Relish the thought of enjoying quality, local produce all year long. Crock & Jar founder, Michaela Hayes, chats with us about a nutritious—and delicious—way to savor the season’s best long after harvest is over.

While establishing her culinary career in some of New York City’s most esteemed kitchens, Michaela became fascinated by the scientific process of fermenting food. Several years ago, her passion for preserving took shape while facilitating canning workshops around the city for local organization, Just Food. Michaela found joy in working with area farmers, gardeners and members of the community to demonstrate how to preserve produce at its peak, so it can be enjoyed for months to come—and she quickly became hooked on teaching and sharing this rustic culinary art.

At the same time, Michaela worked as a line cook at Gramercy Tavern with executive chef Michael Anthony, who always encouraged her interest and creativity. Together, they built a partnership with Just Food and created a dedicated pickling station in the kitchen—which brought a new array of savory ingredients to the menu, including sauerkrauts, kimchis, pickled watermelon rind and Japanese-style Nuka pickles. Eager to learn even more, Michaela spent six months honing her craft at various pickling shops in California, and returned to New York determined to start a business of her own.

In July 2011, Crock & Jar was born. And in just a few short months, Michaela has established her own line of flavorful pickles and fermented foods that feature locally grown produce. By preserving seasonally, Crock & Jar is able to increase the amount of local food they buy, thus supporting the community and strengthening connections with area farmers, gardeners and other small producers. Plus, her delicious vegan and vegetarian-friendly products offer the nutritional benefits of fresh fruits and vegetables, along with added probiotics, and are made with less sugar and salt than commercial varieties. Tempted to try these cured delicacies? You can pick up Crock & Jar pickles (including Garlic Dills and 3/4 Sours) at Essex Street Market, with sauerkrauts soon to follow at retail and online.

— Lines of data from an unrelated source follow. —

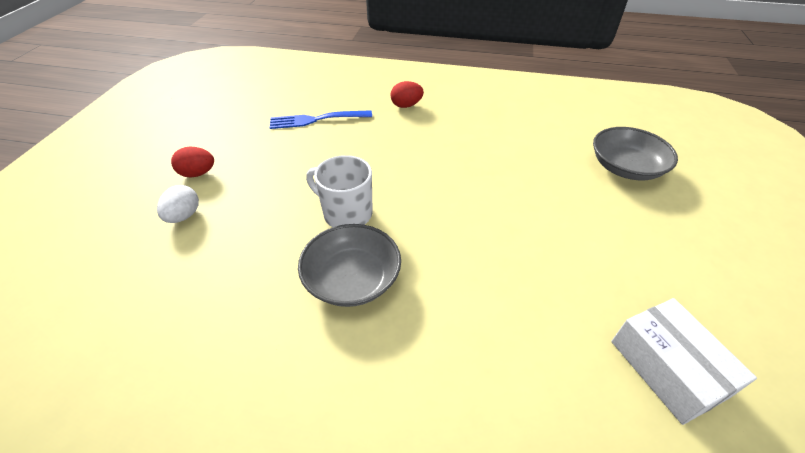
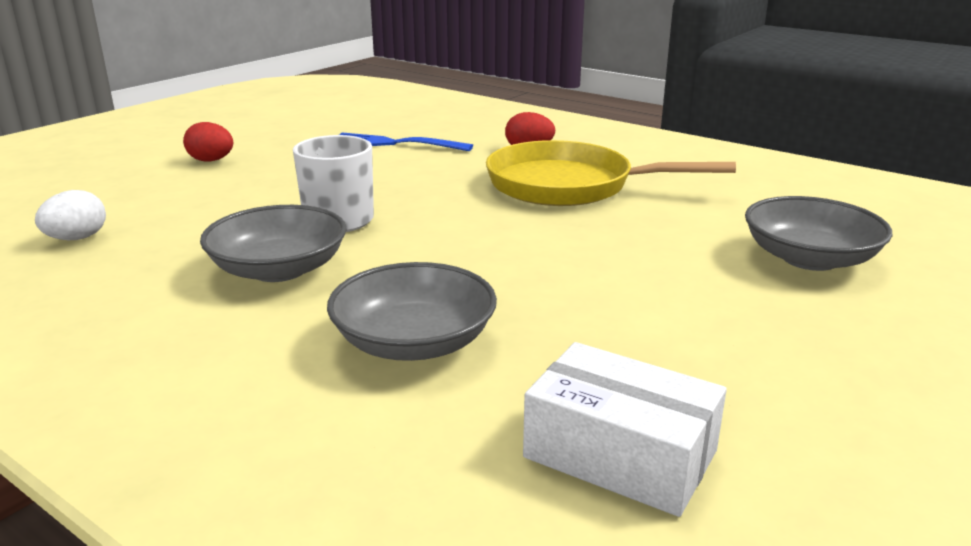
camera: 25 degrees right, 20 degrees down
white egg [157,185,199,223] -> white egg moved to [35,190,106,240]
white box [611,298,757,425] -> white box turned 60 degrees counterclockwise [523,342,727,517]
none -> grey bowl [327,262,497,361]
none -> yellow pan [486,140,736,206]

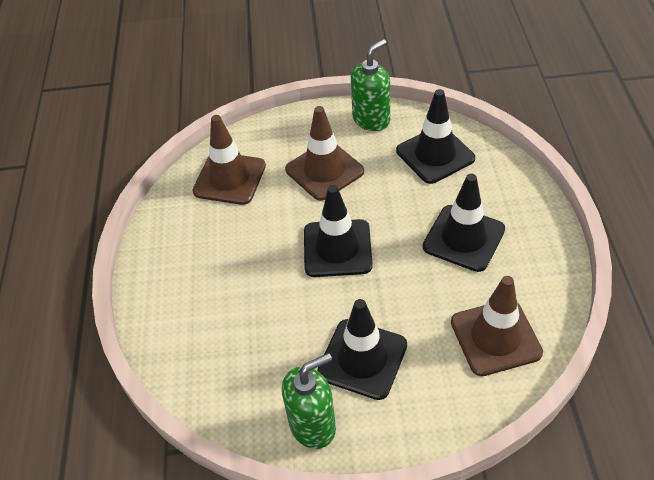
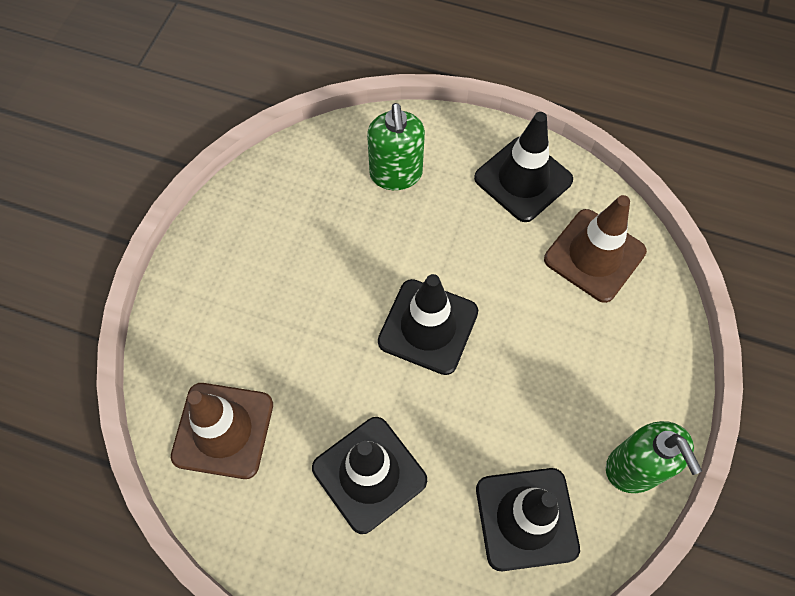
camera: 110 degrees right, 15 degrees up
green soap dispenser [282,353,336,449] -> green soap dispenser moved to [367,103,425,190]
brown traffic cone [285,106,364,201] -> none
black traffic cone [317,299,407,400] -> black traffic cone moved to [474,112,573,222]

It was inspiring to hear how Michaela brought her dreams to fermented fruition, and Clean Plates wishes her the very best of luck with Crock & Jar! Visit CrockandJar.com for upcoming events and information. And check out her below recipe for a simple-to-make caraway sauerkraut. Enjoy the delicious probiotics!

Caraway Sauerkraut

  • Serves: 1 1/2 quarts
  • Total Time:1 week
  • PRINT Print This Recipe

Ingredients

  • 3 pounds green cabbage
  • 1 tablespoon coarse sea salt
  • 2 1/2 teaspoons caraway seeds

Directions

  1. Clean dark outer leaves off cabbage and cut into quarters. Remove the core of the cabbage and slice each wedge into 1/4 inch wide strips. As you cut the cabbage, place cut pieces into a large bowl and add salt and caraway so the cabbage begins to release its liquid.
  2. Massage the cabbage to help the salt penetrate. Put cabbage in a tall container such as a half-gallon or a couple of quart jars.
  3. Press down on cabbage until the released cabbage liquid covers it.
  4. Place a weight on top of the cabbage (use a doubled plastic bag filled with water or salt brine, or use a plate with a jar of water on top). Any cabbage that is not submerged in the liquid will rot. If cabbage is not readily releasing enough liquid, weigh cabbage down and check back within 24 hours to make sure cabbage is covered with brine. If not, add heavier weight.
  5. Cover the top of the container with a towel or a loose lid. Do not seal tightly.
  6. Place in a cool place to ferment.
  7. Check in one week: Remove the weight and wash off any mold. Remove any rotten spots that may have developed in the kraut. The cabbage below these spots is totally fine. Taste it to check the progress.
  8. Press cabbage down again to submerge.
  9. Replace clean weight, cover again with towel and lid and return to the cool spot.
  10. Check the cabbage once a week. Depending on your sour preference, the cabbage should ferment for 3 - 6 weeks.
  11. Once cabbage has become sour enough for your liking, put it in a clean container and store it in the refrigerator for up to six months.